Tally the lines in the records below that contain "dråpene" and return only the result.

--- START ---

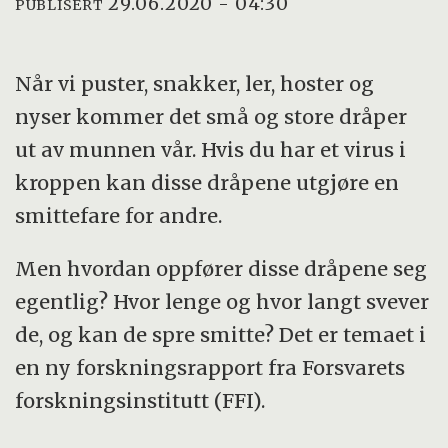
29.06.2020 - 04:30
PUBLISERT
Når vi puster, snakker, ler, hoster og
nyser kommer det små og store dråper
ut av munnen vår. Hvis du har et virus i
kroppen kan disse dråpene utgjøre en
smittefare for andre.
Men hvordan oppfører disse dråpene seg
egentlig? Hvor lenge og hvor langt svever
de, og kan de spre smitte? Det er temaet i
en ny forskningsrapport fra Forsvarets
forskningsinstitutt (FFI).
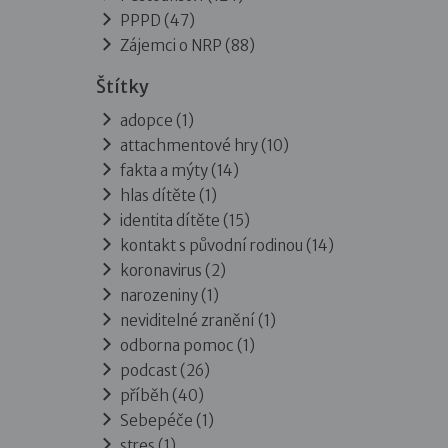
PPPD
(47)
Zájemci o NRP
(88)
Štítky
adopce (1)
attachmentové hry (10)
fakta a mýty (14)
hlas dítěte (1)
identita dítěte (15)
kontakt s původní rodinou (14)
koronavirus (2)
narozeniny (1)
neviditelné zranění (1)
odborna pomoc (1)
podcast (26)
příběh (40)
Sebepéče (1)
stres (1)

--- END ---
--- START ---

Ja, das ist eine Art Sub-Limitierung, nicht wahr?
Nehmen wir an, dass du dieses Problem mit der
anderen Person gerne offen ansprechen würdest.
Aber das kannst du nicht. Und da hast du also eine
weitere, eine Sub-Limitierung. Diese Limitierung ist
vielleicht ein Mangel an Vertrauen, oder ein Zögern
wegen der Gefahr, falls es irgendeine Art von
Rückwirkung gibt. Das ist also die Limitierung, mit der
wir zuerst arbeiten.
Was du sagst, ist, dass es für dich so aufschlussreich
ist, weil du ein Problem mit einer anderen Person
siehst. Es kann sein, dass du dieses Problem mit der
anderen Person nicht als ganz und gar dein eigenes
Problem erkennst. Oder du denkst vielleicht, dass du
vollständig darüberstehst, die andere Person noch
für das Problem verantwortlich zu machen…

--- END ---

Output of the task –
2